Pero a ver, es que hay que analizar un poquito qué es lo que está pasando porque esto no puede ser. Vamos allá.

Esta curiosa dicotomía que Bridgeman presenta en la que lo folklórico es lo bueno y el resto lo malo, lo pervertido, lo gris, lo tachable… me parece tan absurda como hipócrita, siendo este un “documental” con producción de Emilio Azcárraga.

Pero no podemos decirlo a la ligera. Es un gran problema, planteado ya desde hace muchísimos años, el de la identidad del mexicano, y es que seguimos neceando, por un lado, sintiéndonos bien nativos, hijos de Quetzalcóatl, españoles-hijos-de-la-chingada-que-vinieron-a-jodernos y por otro lado, viva el rock, viva mi iphone 20, viva mi té ultra nice importado de tierras exóticas y el chocolate suizo es más chingón.

» **LISTA DE TAREAS**
- 1) Transcriba literalmente el pasaje del fragmento comprendido entre "Pero no podemos" y "es más chingón.", ambos incluidos.
- 2) Enumere todos los términos con que el fragmento califica "el resto" en la dicotomía que atribuye a Bridgeman.
El listado es un material aparte, sin relación con el fragmento.

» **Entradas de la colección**
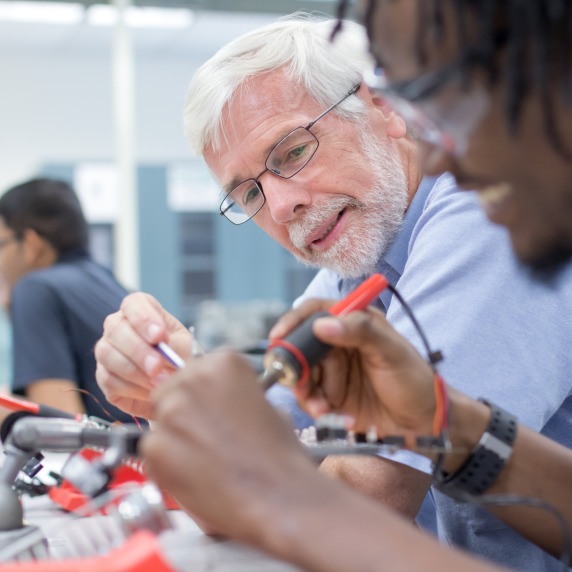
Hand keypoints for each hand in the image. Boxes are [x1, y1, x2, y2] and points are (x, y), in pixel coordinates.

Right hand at [95, 292, 191, 418]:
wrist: (173, 385)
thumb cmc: (178, 356)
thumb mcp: (184, 346)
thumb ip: (176, 345)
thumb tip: (163, 349)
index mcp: (140, 310)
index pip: (133, 304)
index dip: (144, 318)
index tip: (159, 335)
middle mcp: (117, 326)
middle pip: (117, 329)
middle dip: (139, 350)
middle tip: (158, 366)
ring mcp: (106, 350)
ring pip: (108, 354)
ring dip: (135, 371)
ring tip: (159, 382)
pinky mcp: (103, 375)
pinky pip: (109, 379)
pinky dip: (132, 388)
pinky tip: (150, 392)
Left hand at [140, 351, 317, 542]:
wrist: (276, 494)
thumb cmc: (277, 453)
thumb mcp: (265, 404)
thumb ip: (234, 394)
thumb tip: (218, 402)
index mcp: (222, 362)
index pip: (197, 369)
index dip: (204, 394)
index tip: (213, 410)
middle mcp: (192, 378)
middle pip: (172, 390)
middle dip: (184, 412)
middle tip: (206, 436)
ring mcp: (171, 411)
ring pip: (160, 421)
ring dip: (175, 437)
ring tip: (203, 458)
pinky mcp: (155, 446)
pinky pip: (152, 450)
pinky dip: (166, 463)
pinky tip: (193, 473)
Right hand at [270, 299, 436, 444]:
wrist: (427, 423)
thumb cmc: (415, 380)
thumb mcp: (391, 351)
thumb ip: (360, 331)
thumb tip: (321, 325)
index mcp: (353, 323)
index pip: (315, 312)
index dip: (294, 321)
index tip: (280, 336)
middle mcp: (338, 344)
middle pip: (300, 345)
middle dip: (294, 363)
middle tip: (296, 380)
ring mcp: (333, 372)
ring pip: (301, 375)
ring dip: (305, 391)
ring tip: (322, 407)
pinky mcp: (331, 397)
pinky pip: (310, 399)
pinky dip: (316, 408)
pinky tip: (336, 416)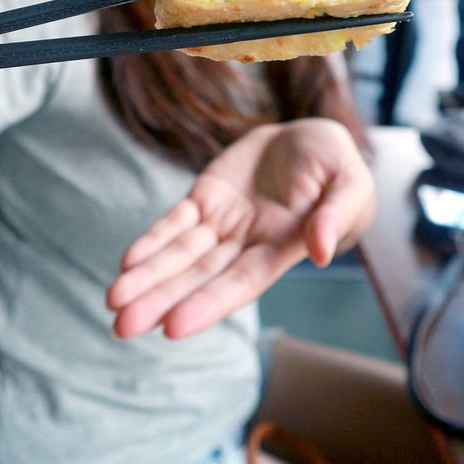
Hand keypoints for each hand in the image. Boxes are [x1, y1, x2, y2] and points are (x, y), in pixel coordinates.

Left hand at [107, 119, 374, 339]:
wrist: (310, 136)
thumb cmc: (339, 164)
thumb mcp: (350, 182)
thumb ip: (337, 214)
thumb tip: (322, 252)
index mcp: (284, 248)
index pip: (241, 282)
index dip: (208, 303)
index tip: (173, 326)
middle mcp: (247, 243)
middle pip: (199, 277)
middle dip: (161, 300)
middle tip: (122, 325)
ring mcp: (224, 222)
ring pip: (180, 254)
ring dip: (147, 276)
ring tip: (113, 299)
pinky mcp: (207, 197)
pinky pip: (175, 222)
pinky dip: (152, 241)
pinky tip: (128, 261)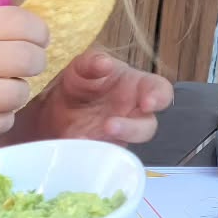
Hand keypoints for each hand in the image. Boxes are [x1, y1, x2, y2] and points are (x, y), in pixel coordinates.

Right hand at [0, 7, 48, 144]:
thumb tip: (39, 37)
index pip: (22, 23)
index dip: (39, 34)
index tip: (37, 43)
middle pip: (29, 59)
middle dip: (34, 65)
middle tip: (22, 70)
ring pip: (19, 95)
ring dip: (17, 95)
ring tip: (2, 94)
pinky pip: (4, 122)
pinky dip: (2, 118)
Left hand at [33, 49, 172, 144]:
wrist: (56, 104)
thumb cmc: (83, 80)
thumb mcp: (83, 66)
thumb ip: (92, 62)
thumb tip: (104, 63)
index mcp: (138, 87)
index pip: (160, 91)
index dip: (159, 97)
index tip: (148, 102)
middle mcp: (133, 113)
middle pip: (147, 126)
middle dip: (132, 129)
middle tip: (109, 126)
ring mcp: (119, 135)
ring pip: (126, 145)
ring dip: (108, 144)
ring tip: (85, 137)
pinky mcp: (101, 149)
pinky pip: (101, 155)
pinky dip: (88, 151)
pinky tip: (73, 142)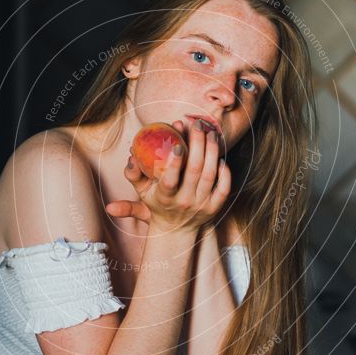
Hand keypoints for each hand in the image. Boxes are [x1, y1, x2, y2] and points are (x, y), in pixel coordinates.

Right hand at [107, 119, 230, 234]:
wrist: (176, 230)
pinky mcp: (214, 208)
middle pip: (194, 171)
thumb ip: (133, 174)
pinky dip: (224, 172)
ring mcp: (201, 205)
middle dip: (198, 144)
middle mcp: (184, 202)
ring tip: (210, 133)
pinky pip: (224, 188)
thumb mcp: (141, 192)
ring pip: (210, 175)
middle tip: (198, 124)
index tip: (178, 145)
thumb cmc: (157, 203)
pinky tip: (220, 157)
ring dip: (212, 151)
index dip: (174, 163)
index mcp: (165, 198)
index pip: (169, 181)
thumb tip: (131, 155)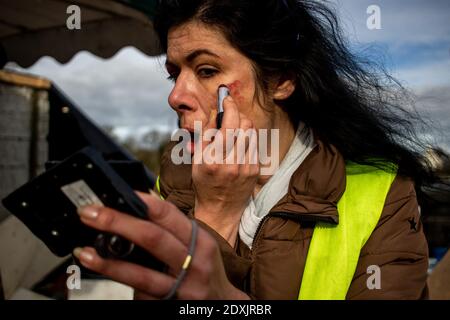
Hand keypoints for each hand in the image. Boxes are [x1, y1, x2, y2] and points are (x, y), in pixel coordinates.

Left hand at [73, 191, 248, 299]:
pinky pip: (141, 293)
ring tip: (84, 251)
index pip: (170, 215)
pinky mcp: (170, 305)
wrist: (221, 303)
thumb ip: (174, 229)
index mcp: (200, 240)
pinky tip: (102, 272)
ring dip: (108, 262)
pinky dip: (120, 281)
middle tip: (90, 214)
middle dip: (118, 223)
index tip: (120, 193)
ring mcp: (182, 287)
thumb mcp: (199, 244)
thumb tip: (139, 206)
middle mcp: (194, 262)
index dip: (143, 202)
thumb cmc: (205, 268)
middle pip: (152, 238)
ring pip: (141, 274)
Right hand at [192, 94, 258, 243]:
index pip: (227, 124)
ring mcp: (246, 167)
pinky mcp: (255, 170)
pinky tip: (239, 145)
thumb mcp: (197, 159)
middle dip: (237, 114)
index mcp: (213, 159)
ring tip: (233, 131)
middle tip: (230, 114)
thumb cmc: (205, 182)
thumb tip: (217, 111)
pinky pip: (255, 144)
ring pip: (252, 132)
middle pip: (244, 124)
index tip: (226, 98)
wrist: (220, 208)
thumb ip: (206, 134)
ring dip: (243, 126)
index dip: (229, 106)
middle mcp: (231, 163)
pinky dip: (247, 139)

» **RESPUESTAS ESPERADAS**
- 1)
Pero no podemos decirlo a la ligera. Es un gran problema, planteado ya desde hace muchísimos años, el de la identidad del mexicano, y es que seguimos neceando, por un lado, sintiéndonos bien nativos, hijos de Quetzalcóatl, españoles-hijos-de-la-chingada-que-vinieron-a-jodernos y por otro lado, viva el rock, viva mi iphone 20, viva mi té ultra nice importado de tierras exóticas y el chocolate suizo es más chingón.

- 2) Lo malo, lo pervertido, lo gris, lo tachable.